Confidence in security institutions. A key challenge facing Iraq is the need for greater confidence in the security institutions. Besides training Iraqi forces, the next government must continue to increase the credibility of those forces within Iraqi communities. This will require balanced representation of all communities in the security forces, an end to the kind of abuses that have recently been discovered in facilities operated by the Interior Ministry, and competent and widely trusted ministers heading security institutions.

Continued pressure on the terrorists who promote a civil war will also be required. Together with the Iraqis, we will conduct focused operations that will clear areas of terrorists; deploy capable Iraqi forces to hold them against enemy re-infiltration; and build up the local capacity for governance, reconstruction and economic development. We will need to provide logistics, intelligence and quick-reaction forces in support. In the coming year Iraqis will assume much more of the burden of action on the front lines and do so more effectively.

Economic opportunity. The United States will work with the new Iraqi government to better stimulate private-sector economic development in areas such as agriculture and to reduce subsidies -- with the ultimate goal of eliminating them while also creating a safety net for the least fortunate. As economic opportunity grows, the ranks of the unemployed -- some of whom engage in terrorism just to earn money to feed their families -- will start to contract.
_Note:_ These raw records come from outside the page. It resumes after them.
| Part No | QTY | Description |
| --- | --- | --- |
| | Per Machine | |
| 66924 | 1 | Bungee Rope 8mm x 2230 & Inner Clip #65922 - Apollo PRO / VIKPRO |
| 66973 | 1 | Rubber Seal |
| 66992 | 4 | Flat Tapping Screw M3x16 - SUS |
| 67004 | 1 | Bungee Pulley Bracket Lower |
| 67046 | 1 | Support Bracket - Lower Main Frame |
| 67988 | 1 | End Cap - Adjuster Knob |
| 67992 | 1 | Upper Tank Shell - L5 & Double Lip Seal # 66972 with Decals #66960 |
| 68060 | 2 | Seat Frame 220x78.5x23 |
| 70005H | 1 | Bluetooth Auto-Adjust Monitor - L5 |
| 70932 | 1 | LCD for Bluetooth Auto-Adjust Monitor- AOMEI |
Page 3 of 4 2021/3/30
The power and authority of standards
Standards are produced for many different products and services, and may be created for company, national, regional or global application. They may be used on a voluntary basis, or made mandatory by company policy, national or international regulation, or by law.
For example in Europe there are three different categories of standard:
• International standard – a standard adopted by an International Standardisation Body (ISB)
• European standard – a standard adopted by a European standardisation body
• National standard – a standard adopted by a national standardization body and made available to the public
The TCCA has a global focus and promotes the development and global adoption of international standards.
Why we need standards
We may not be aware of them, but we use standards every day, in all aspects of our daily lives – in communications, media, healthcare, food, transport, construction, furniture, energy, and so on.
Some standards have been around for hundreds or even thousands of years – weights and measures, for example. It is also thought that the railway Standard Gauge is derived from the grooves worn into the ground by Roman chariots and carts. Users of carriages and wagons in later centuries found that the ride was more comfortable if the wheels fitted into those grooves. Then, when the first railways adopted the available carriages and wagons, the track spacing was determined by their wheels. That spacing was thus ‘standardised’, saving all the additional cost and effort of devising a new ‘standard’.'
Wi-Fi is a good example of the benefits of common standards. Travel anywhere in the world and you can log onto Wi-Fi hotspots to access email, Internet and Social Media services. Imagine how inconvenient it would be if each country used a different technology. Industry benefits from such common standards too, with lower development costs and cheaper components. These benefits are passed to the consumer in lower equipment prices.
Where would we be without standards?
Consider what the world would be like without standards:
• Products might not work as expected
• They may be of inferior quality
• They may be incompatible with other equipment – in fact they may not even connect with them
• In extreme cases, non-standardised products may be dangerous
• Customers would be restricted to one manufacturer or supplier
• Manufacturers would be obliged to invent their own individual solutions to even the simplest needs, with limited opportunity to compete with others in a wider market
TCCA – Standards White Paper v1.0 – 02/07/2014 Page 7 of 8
We will engage provincial and local authorities, who have the best sense of community needs, in designing and implementing development programs to further isolate extremists and promote job creation and improvement of essential services. We will encourage the new government to better engage regional states and others in Iraqi reconstruction and debt-forgiveness programs.
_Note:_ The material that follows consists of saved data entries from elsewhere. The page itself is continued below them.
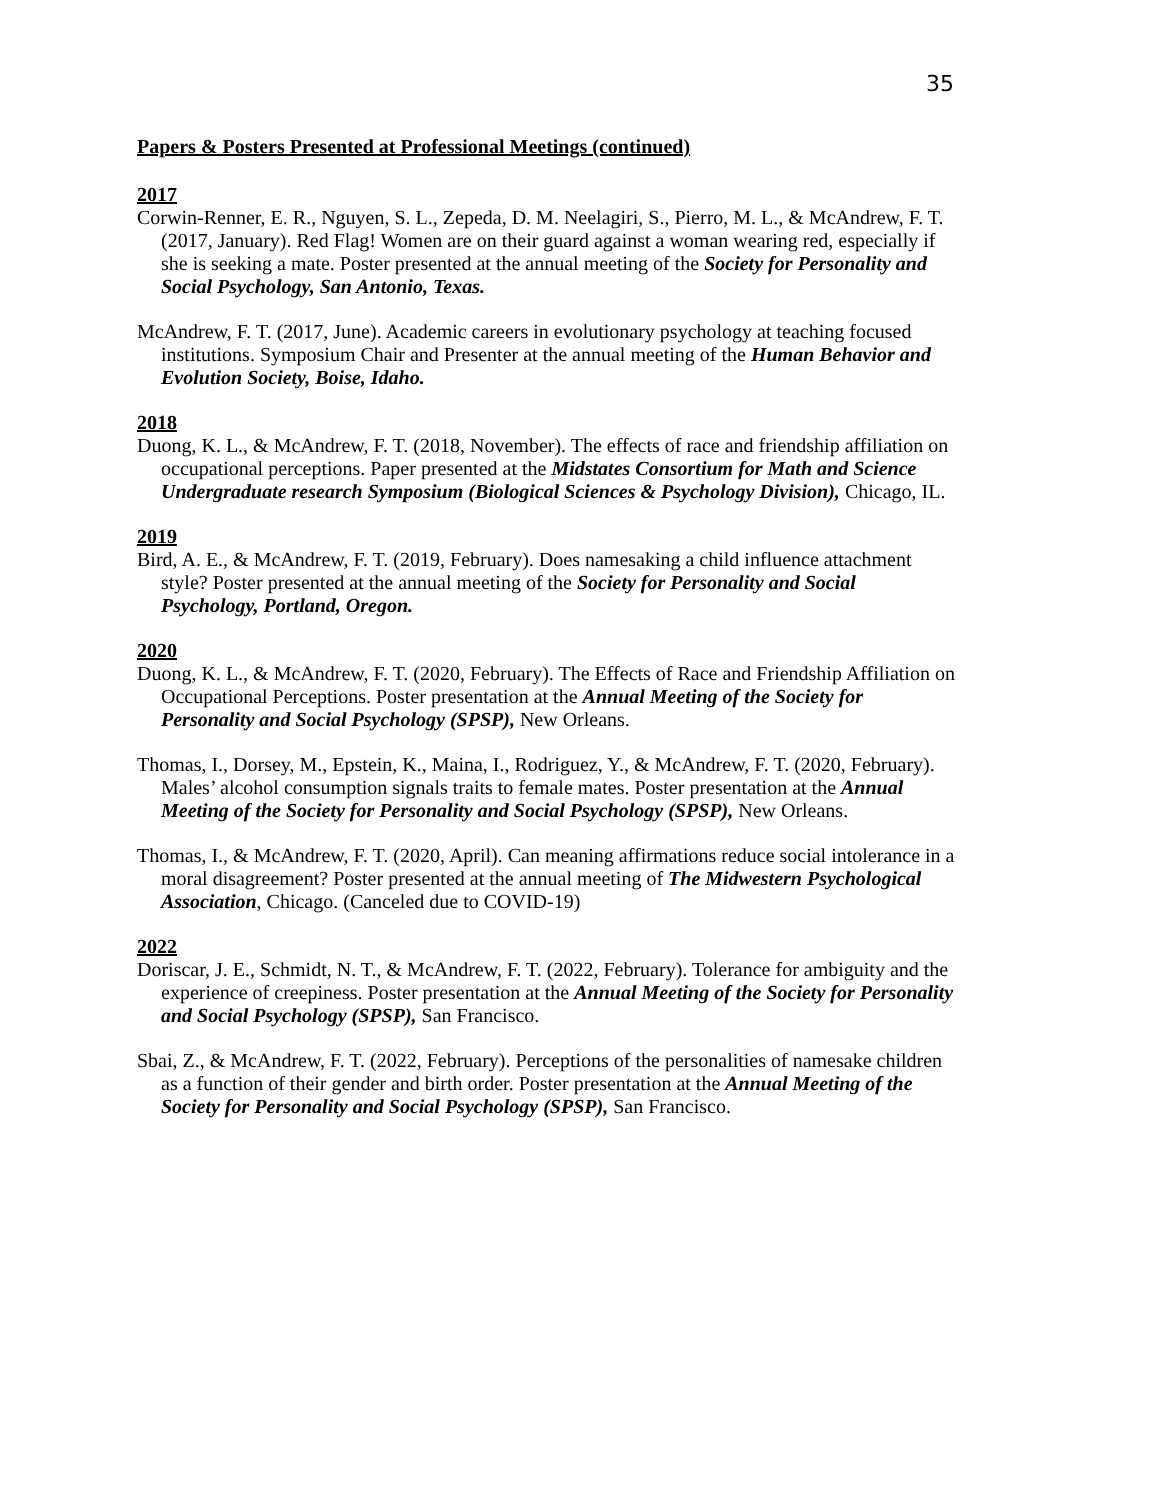35
Papers & Posters Presented at Professional Meetings (continued)
2017
Corwin-Renner, E. R., Nguyen, S. L., Zepeda, D. M. Neelagiri, S., Pierro, M. L., & McAndrew, F. T. (2017, January). Red Flag! Women are on their guard against a woman wearing red, especially if she is seeking a mate. Poster presented at the annual meeting of the Society for Personality and Social Psychology, San Antonio, Texas.
McAndrew, F. T. (2017, June). Academic careers in evolutionary psychology at teaching focused institutions. Symposium Chair and Presenter at the annual meeting of the Human Behavior and Evolution Society, Boise, Idaho.
2018
Duong, K. L., & McAndrew, F. T. (2018, November). The effects of race and friendship affiliation on occupational perceptions. Paper presented at the Midstates Consortium for Math and Science Undergraduate research Symposium (Biological Sciences & Psychology Division), Chicago, IL.
2019
Bird, A. E., & McAndrew, F. T. (2019, February). Does namesaking a child influence attachment style? Poster presented at the annual meeting of the Society for Personality and Social Psychology, Portland, Oregon.
2020
Duong, K. L., & McAndrew, F. T. (2020, February). The Effects of Race and Friendship Affiliation on Occupational Perceptions. Poster presentation at the Annual Meeting of the Society for Personality and Social Psychology (SPSP), New Orleans.
Thomas, I., Dorsey, M., Epstein, K., Maina, I., Rodriguez, Y., & McAndrew, F. T. (2020, February). Males’ alcohol consumption signals traits to female mates. Poster presentation at the Annual Meeting of the Society for Personality and Social Psychology (SPSP), New Orleans.
Thomas, I., & McAndrew, F. T. (2020, April). Can meaning affirmations reduce social intolerance in a moral disagreement? Poster presented at the annual meeting of The Midwestern Psychological Association, Chicago. (Canceled due to COVID-19)
2022
Doriscar, J. E., Schmidt, N. T., & McAndrew, F. T. (2022, February). Tolerance for ambiguity and the experience of creepiness. Poster presentation at the Annual Meeting of the Society for Personality and Social Psychology (SPSP), San Francisco.
Sbai, Z., & McAndrew, F. T. (2022, February). Perceptions of the personalities of namesake children as a function of their gender and birth order. Poster presentation at the Annual Meeting of the Society for Personality and Social Psychology (SPSP), San Francisco.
Enhanced diplomacy. Together with the new government, we will need to intensify diplomatic efforts to mobilize support for Iraq in the region and around the world. As part of the outreach campaign to Sunni Arabs in Iraq, the United States is taking advantage of advice and contacts from friends in Arab states and Turkey. The United States is also encouraging its friends to increase their contacts and economic ties with Iraq. This will have to intensify.

In addition, the United States and the new Iraqi government will need to put continued and, if necessary, increased pressure on Syria to prevent Saddamists and terrorists from operating on its territory.

Our strategy in Iraq is putting us on a path toward success, though many challenges lie ahead and much hard work remains to be done by Americans and Iraqis alike. But the benefits of success are worth the effort. Success in Iraq will advance American interests and values. It is a linchpin in the needed transformation of the broader Middle East, which is the defining challenge of our time.

The writer is the U.S. ambassador to Iraq.